Recueil Tahar Haddad

Cet ouvrage, Tahar Haddad, recueil de textes introduits par Laroussi Amri, est l’occasion, pour les Tunisiens comme pour tous les autres lecteurs arabes ou autres soucieux d’en savoir plus sur le statut de la femme en islam et dans la société moderne, offre textes, contextes et analyses on ne peut plus pertinents. Ainsi, dans sa préface, le Professeur Laroussi Amri, sociologue chevronné et lui-même militant de gauche qui a connu les geôles du régime tunisien dans les années 70, puis de la censure et jusqu’ à une forme d’exil forcé, avec une rigueur des plus méthodiques, nous brosse le portrait de Tahar Haddad avec la maestria d’un Tocqueville et d’un Balzac réunis. Tout est passé au crible : la vie et l’œuvre de l’auteur de Notre femme dans la charia et la société, avec à chaque fois des titres, des sous-titres et des parties aussi éloquents qu’exhaustifs. De fait, les deux grandes parties annoncées : 1. Émergence du mouvement syndical tunisien ; 2. Haddad et l’égalité entre les sexes sont précédés par une brève notice bibliographique et une brillante introduction intitulée : « Tahar Haddad et son époque : enjeux socio-historiques et engagements culturels et politiques », et suivis par une rubrique baptisée « Pour en savoir plus », qui sert de bibliographie.

Voix de la sagesse

Aussi après cette lecture alléchante, le lecteur pourra-t-il chercher à approfondir ses connaissances. C’est la voix de la sagesse qui a nom, ici, recherche. C’est cette Tunisie-là, ouverte, rigoureuse, humaine et engagée, que nous retrouvons avec Laroussi Amri. Et c’est ce que Haddad écrit lui-même à propos de « l’enseignement féminin » : L’enseignement ne peut engendrer des résultats néfastes si nous nous penchons avec un vif intérêt sur l’éducation morale qui est à la base de tout. »

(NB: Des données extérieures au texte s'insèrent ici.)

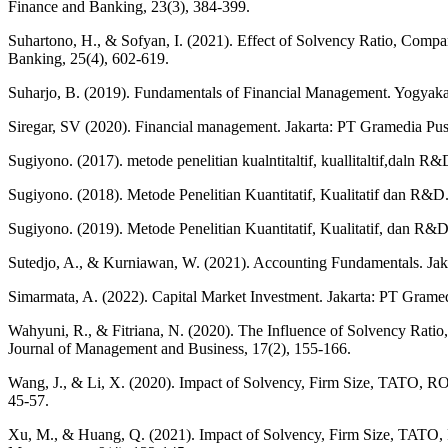
Finance and Banking, 23(3), 384-399.
Suhartono, H., & Sofyan, I. (2021). Effect of Solvency Ratio, Comp
Banking, 25(4), 602-619.
Suharjo, B. (2019). Fundamentals of Financial Management. Yogyakar
Siregar, SV (2020). Financial management. Jakarta: PT Gramedia Pu
Sugiyono. (2017). metode penelitian kualntitaltif, kuallitaltif,daln R&
Sugiyono. (2018). Metode Penelitian Kuantitatif, Kualitatif dan R&D
Sugiyono. (2019). Metode Penelitian Kuantitatif, Kualitatif, dan R&D 
Sutedjo, A., & Kurniawan, W. (2021). Accounting Fundamentals. Jaka
Simarmata, A. (2022). Capital Market Investment. Jakarta: PT Grame
Wahyuni, R., & Fitriana, N. (2020). The Influence of Solvency Rati
Journal of Management and Business, 17(2), 155-166.
Wang, J., & Li, X. (2020). Impact of Solvency, Firm Size, TATO, ROA
45-57.
Xu, M., & Huang, Q. (2021). Impact of Solvency, Firm Size, TATO, 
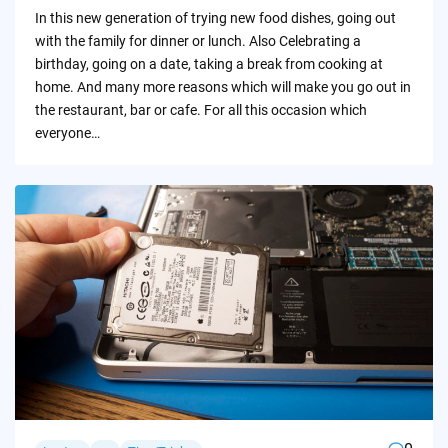
by
In this new generation of trying new food dishes, going out
with the family for dinner or lunch. Also Celebrating a
birthday, going on a date, taking a break from cooking at
home. And many more reasons which will make you go out in
the restaurant, bar or cafe. For all this occasion which
everyone…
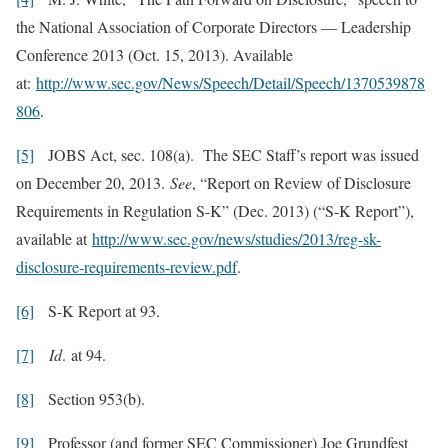
the National Association of Corporate Directors — Leadership
Conference 2013 (Oct. 15, 2013). Available
at:
http://www.sec.gov/News/Speech/Detail/Speech/1370539878
806
.
[5]
JOBS Act, sec. 108(a). The SEC Staff’s report was issued
on December 20, 2013.
See
, “Report on Review of Disclosure
Requirements in Regulation S-K” (Dec. 2013) (“S-K Report”),
available at
http://www.sec.gov/news/studies/2013/reg-sk-
disclosure-requirements-review.pdf
.
[6]
S-K Report at 93.
[7]
I
d
.
at 94.
[8]
Section 953(b).
[9]
Professor (and former SEC Commissioner) Joe Grundfest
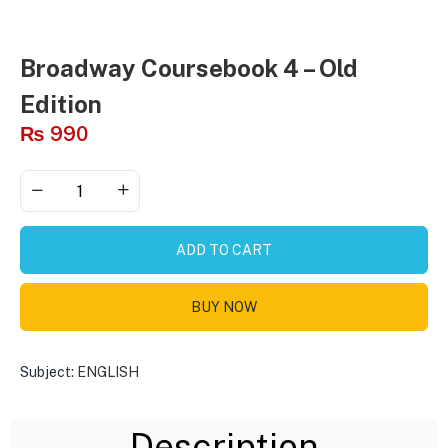
Broadway Coursebook 4 – Old
Edition
₨
990
ADD TO CART
BUY NOW
Subject:
ENGLISH
Description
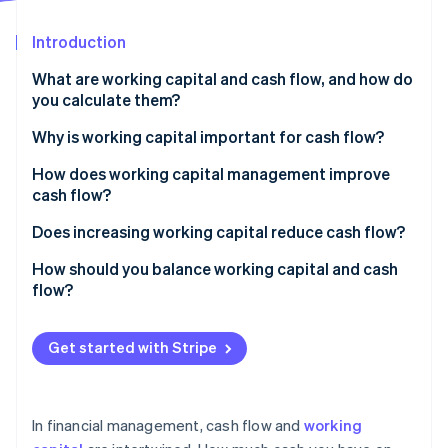
Stripe App Marketplace
Introduction
What are working capital and cash flow, and how do
Stripe Sessions 2026
you calculate them?
See how Stripe is building the economic infrastructure f
Watch now
Working capital
Why is working capital important for cash flow?
Cash flow
How does working capital management improve
cash flow?
Accelerate accounts receivable
Does increasing working capital reduce cash flow?
Tighten inventory
How should you balance working capital and cash
flow?
Manage payables with intention
Keep working capital positive but efficient
Maintain a rightsized cash reserve
Get started with Stripe
Make sure your cash flow remains positive
Use tools that speed up money movement
Use working capital to strategically support growth
In financial management, cash flow and
working
Monitor metrics and patterns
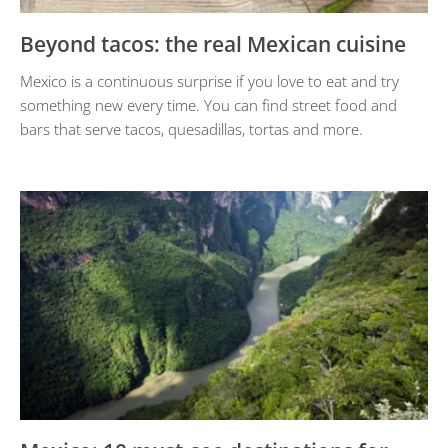
Beyond tacos: the real Mexican cuisine
Mexico is a continuous surprise if you love to eat and try
something new every time. You can find street food and
bars that serve tacos, quesadillas, tortas and more.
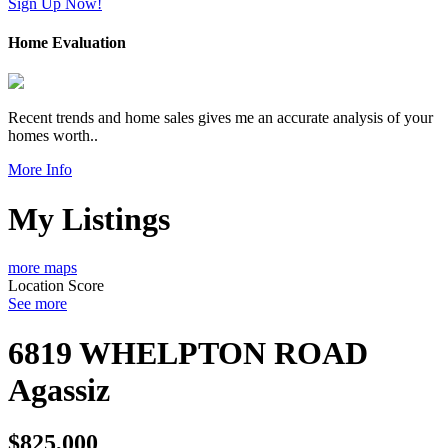
Sign Up Now!
Home Evaluation
Recent trends and home sales gives me an accurate analysis of your
homes worth..
More Info
My Listings
more maps
Location Score
See more
6819 WHELPTON ROAD
Agassiz
$825,000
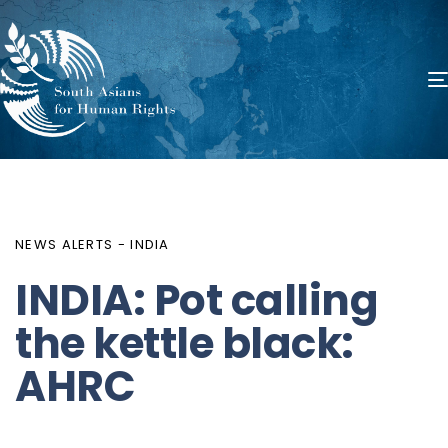
PUBLISHED
Author
Published
IN:
on:
NEWS ALERTS - INDIA
INDIA: Pot calling
the kettle black:
AHRC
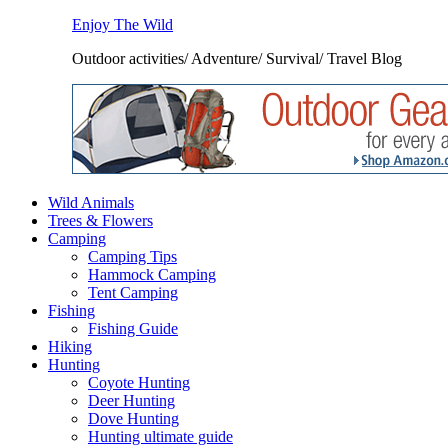
Enjoy The Wild
Outdoor activities/ Adventure/ Survival/ Travel Blog
Wild Animals
Trees & Flowers
Camping
Camping Tips
Hammock Camping
Tent Camping
Fishing
Fishing Guide
Hiking
Hunting
Coyote Hunting
Deer Hunting
Dove Hunting
Hunting ultimate guide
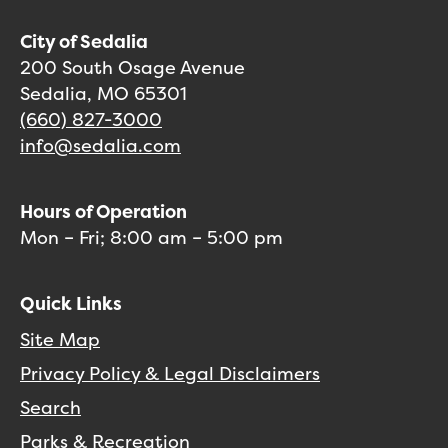
City of Sedalia
200 South Osage Avenue
Sedalia, MO 65301
(660) 827-3000
info@sedalia.com
Hours of Operation
Mon – Fri; 8:00 am – 5:00 pm
Quick Links
Site Map
Privacy Policy & Legal Disclaimers
Search
Parks & Recreation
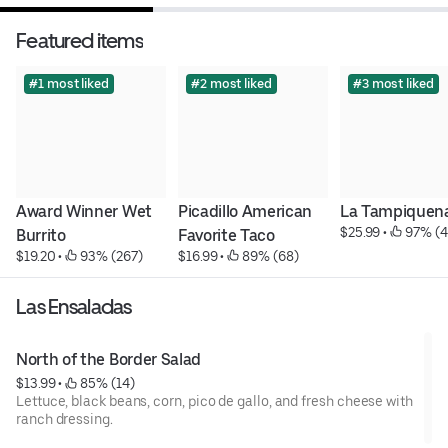
Featured items
#1 most liked
#2 most liked
#3 most liked
Award Winner Wet 
Picadillo American 
La Tampiquen
$25.99
 • 
 97% (4
Burrito
Favorite Taco
$19.20
 • 
 93% (267)
$16.99
 • 
 89% (68)
Las Ensaladas
North of the Border Salad
$13.99
 • 
 85% (14)
Lettuce, black beans, corn, pico de gallo, and fresh cheese with
ranch dressing.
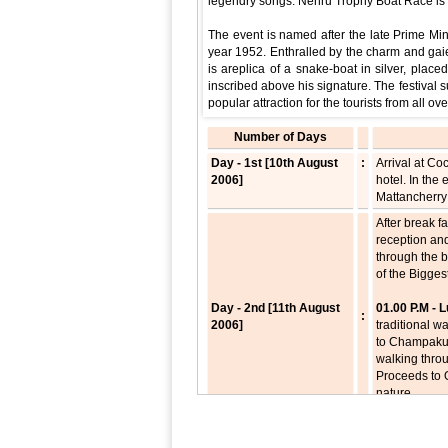
legendry songs. Nehru Trophy Boat Race is t
The event is named after the late Prime Mini
year 1952. Enthralled by the charm and gaiet
is areplica of a snake-boat in silver, pla
inscribed above his signature. The festival 
popular attraction for the tourists from all ove
Number of Days
Day - 1st [10th August
:
Arrival at Co
2006]
hotel. In the
Mattancherry 
After break f
reception an
through the 
of the Bigges
Day - 2nd [11th August
01.00 P.M -
:
2006]
traditional w
to Champakul
walking thr
Proceeds to O
nature.
07.30 P.M - 
After break f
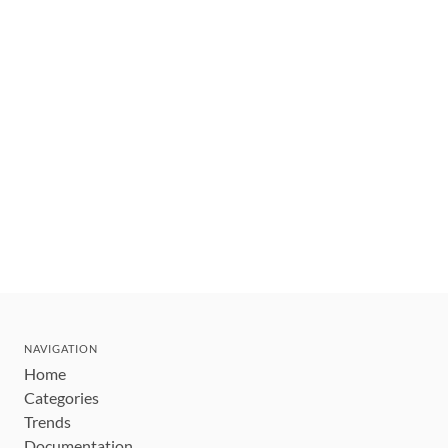
NAVIGATION
Home
Categories
Trends
Documentation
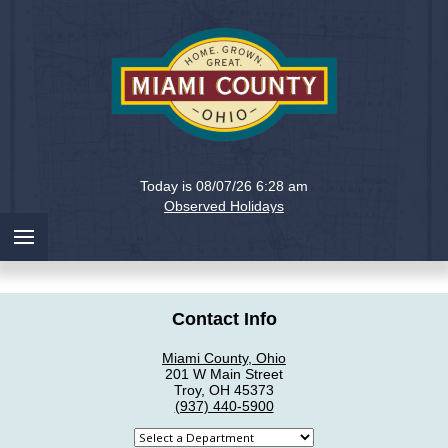
Holiday
Miami
Today is 08/07/26 6:28 am
County,
Observed Holidays
Ohio
Contact Info
Miami County, Ohio
201 W Main Street
Troy, OH 45373
(937) 440-5900
Select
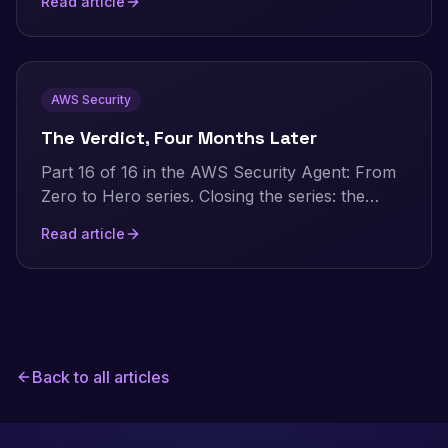
Read article
reports for audits, cost analysis, and security
reviews.
AWS Security
The Verdict, Four Months Later
Part 16 of 16 in the AWS Security Agent: From
Zero to Hero series. Closing the series: the
numbers this whole project is built on, the
Read article
honest verdict distilled to its essentials, what
AWS has shipped since my hands-on testing,
and an evidence-based look at how AI
pentesting stacks up against traditional
consultancy today.
Back to all articles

Le recueil regorge de perles du même genre. À lire, à analyser et à développer. Il est temps de lire et de donner à lire Tahar Haddad. C’est une nécessité d’ordre vital. Inutile d’en dire plus. Écoutons la voix de Tahar Haddad et suivons la voie qu’il a tracée il y a bientôt un siècle : « Je pense que la religion musulmane dans son esprit ne fait pas d’objection à la réalisation de l’égalité dans tous les domaines, une fois disparues les causes de la tutelle masculine. »

 

Laroussi Amri

Laroussi Amri

 

Tahar Haddad, recueil de textes introduits par Laroussi Amri, Genève, Collection « Pensées d’hier pour demain », série Afrique/ Caraïbes, Cetim (Centre Europe Tiers-Monde), 96 pages, ISBN : 978-2-88053-134-8., 11 CHF, 8,50 €, 10 dinars tunisiens.